> [EXERCISE DIRECTIONS]
Rewrite the rows below, changing every "Kontakt" to "Contact" and leaving everything else as it is.

> [PROVIDED RECORDS]
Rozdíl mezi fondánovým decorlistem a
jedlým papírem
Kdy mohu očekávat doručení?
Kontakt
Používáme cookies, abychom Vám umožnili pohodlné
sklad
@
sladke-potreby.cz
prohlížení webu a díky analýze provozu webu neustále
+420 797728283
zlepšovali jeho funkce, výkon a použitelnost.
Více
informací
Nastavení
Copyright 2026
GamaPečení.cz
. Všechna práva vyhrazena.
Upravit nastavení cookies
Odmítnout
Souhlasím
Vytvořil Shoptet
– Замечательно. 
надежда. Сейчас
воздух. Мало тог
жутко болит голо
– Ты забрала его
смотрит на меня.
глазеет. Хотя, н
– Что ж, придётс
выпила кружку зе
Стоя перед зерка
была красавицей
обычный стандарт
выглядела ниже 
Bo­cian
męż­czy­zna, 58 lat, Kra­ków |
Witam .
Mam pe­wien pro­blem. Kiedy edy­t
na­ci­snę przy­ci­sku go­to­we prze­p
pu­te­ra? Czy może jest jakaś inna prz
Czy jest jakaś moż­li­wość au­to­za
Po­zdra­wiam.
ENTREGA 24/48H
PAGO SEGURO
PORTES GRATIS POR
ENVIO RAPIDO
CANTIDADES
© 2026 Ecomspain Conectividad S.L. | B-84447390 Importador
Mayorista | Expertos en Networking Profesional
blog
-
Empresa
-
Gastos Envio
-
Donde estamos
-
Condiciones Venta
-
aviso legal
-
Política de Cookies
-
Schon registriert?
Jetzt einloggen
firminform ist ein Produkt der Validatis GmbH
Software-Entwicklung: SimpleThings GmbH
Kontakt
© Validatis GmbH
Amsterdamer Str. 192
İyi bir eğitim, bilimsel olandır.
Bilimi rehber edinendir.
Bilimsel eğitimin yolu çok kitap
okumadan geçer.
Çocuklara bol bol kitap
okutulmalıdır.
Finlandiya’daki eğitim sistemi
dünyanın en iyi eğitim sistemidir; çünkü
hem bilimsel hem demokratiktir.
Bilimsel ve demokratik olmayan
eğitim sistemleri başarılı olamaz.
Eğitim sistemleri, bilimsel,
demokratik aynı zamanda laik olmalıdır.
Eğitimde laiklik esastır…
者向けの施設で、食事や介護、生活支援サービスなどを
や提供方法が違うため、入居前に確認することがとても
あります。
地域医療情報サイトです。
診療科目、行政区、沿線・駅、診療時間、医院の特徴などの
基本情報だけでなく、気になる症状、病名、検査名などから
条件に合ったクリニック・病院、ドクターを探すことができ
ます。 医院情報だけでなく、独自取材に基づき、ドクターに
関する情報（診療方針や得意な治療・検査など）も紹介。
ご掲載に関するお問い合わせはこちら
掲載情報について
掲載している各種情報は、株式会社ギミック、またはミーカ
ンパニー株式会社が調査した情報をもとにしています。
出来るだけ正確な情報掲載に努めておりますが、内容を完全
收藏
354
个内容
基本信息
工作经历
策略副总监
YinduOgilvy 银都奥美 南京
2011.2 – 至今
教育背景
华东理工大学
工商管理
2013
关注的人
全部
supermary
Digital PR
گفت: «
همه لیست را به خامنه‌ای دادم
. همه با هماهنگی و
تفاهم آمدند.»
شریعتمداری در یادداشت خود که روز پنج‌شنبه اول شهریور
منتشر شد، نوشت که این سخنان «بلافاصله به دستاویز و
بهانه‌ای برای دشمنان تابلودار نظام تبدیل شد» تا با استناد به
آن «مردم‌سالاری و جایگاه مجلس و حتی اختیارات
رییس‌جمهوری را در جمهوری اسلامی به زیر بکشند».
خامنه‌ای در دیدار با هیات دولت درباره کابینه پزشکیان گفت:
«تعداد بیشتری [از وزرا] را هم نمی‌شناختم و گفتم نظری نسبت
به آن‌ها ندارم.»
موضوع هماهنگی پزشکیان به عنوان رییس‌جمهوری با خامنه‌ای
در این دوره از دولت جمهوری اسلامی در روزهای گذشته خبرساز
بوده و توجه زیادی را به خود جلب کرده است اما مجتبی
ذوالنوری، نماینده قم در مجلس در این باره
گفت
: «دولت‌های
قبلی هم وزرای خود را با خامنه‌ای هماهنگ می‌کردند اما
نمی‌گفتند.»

> [REPLY]
Rozdíl mezi fondánovým decorlistem a
jedlým papírem
Kdy mohu očekávat doručení?
Contact
Používáme cookies, abychom Vám umožnili pohodlné
sklad
@
sladke-potreby.cz
prohlížení webu a díky analýze provozu webu neustále
+420 797728283
zlepšovali jeho funkce, výkon a použitelnost.
Více
informací
Nastavení
Copyright 2026
GamaPečení.cz
. Všechna práva vyhrazena.
Upravit nastavení cookies
Odmítnout
Souhlasím
Vytvořil Shoptet
– Замечательно. 
надежда. Сейчас
воздух. Мало тог
жутко болит голо
– Ты забрала его
смотрит на меня.
глазеет. Хотя, н
– Что ж, придётс
выпила кружку зе
Стоя перед зерка
была красавицей
обычный стандарт
выглядела ниже 
Bo­cian
męż­czy­zna, 58 lat, Kra­ków |
Witam .
Mam pe­wien pro­blem. Kiedy edy­t
na­ci­snę przy­ci­sku go­to­we prze­p
pu­te­ra? Czy może jest jakaś inna prz
Czy jest jakaś moż­li­wość au­to­za
Po­zdra­wiam.
ENTREGA 24/48H
PAGO SEGURO
PORTES GRATIS POR
ENVIO RAPIDO
CANTIDADES
© 2026 Ecomspain Conectividad S.L. | B-84447390 Importador
Mayorista | Expertos en Networking Profesional
blog
-
Empresa
-
Gastos Envio
-
Donde estamos
-
Condiciones Venta
-
aviso legal
-
Política de Cookies
-
Schon registriert?
Jetzt einloggen
firminform ist ein Produkt der Validatis GmbH
Software-Entwicklung: SimpleThings GmbH
Contact
© Validatis GmbH
Amsterdamer Str. 192
İyi bir eğitim, bilimsel olandır.
Bilimi rehber edinendir.
Bilimsel eğitimin yolu çok kitap
okumadan geçer.
Çocuklara bol bol kitap
okutulmalıdır.
Finlandiya’daki eğitim sistemi
dünyanın en iyi eğitim sistemidir; çünkü
hem bilimsel hem demokratiktir.
Bilimsel ve demokratik olmayan
eğitim sistemleri başarılı olamaz.
Eğitim sistemleri, bilimsel,
demokratik aynı zamanda laik olmalıdır.
Eğitimde laiklik esastır…
者向けの施設で、食事や介護、生活支援サービスなどを
や提供方法が違うため、入居前に確認することがとても
あります。
地域医療情報サイトです。
診療科目、行政区、沿線・駅、診療時間、医院の特徴などの
基本情報だけでなく、気になる症状、病名、検査名などから
条件に合ったクリニック・病院、ドクターを探すことができ
ます。 医院情報だけでなく、独自取材に基づき、ドクターに
関する情報（診療方針や得意な治療・検査など）も紹介。
ご掲載に関するお問い合わせはこちら
掲載情報について
掲載している各種情報は、株式会社ギミック、またはミーカ
ンパニー株式会社が調査した情報をもとにしています。
出来るだけ正確な情報掲載に努めておりますが、内容を完全
收藏
354
个内容
基本信息
工作经历
策略副总监
YinduOgilvy 银都奥美 南京
2011.2 – 至今
教育背景
华东理工大学
工商管理
2013
关注的人
全部
supermary
Digital PR
گفت: «
همه لیست را به خامنه‌ای دادم
. همه با هماهنگی و
تفاهم آمدند.»
شریعتمداری در یادداشت خود که روز پنج‌شنبه اول شهریور
منتشر شد، نوشت که این سخنان «بلافاصله به دستاویز و
بهانه‌ای برای دشمنان تابلودار نظام تبدیل شد» تا با استناد به
آن «مردم‌سالاری و جایگاه مجلس و حتی اختیارات
رییس‌جمهوری را در جمهوری اسلامی به زیر بکشند».
خامنه‌ای در دیدار با هیات دولت درباره کابینه پزشکیان گفت:
«تعداد بیشتری [از وزرا] را هم نمی‌شناختم و گفتم نظری نسبت
به آن‌ها ندارم.»
موضوع هماهنگی پزشکیان به عنوان رییس‌جمهوری با خامنه‌ای
در این دوره از دولت جمهوری اسلامی در روزهای گذشته خبرساز
بوده و توجه زیادی را به خود جلب کرده است اما مجتبی
ذوالنوری، نماینده قم در مجلس در این باره
گفت
: «دولت‌های
قبلی هم وزرای خود را با خامنه‌ای هماهنگ می‌کردند اما
نمی‌گفتند.»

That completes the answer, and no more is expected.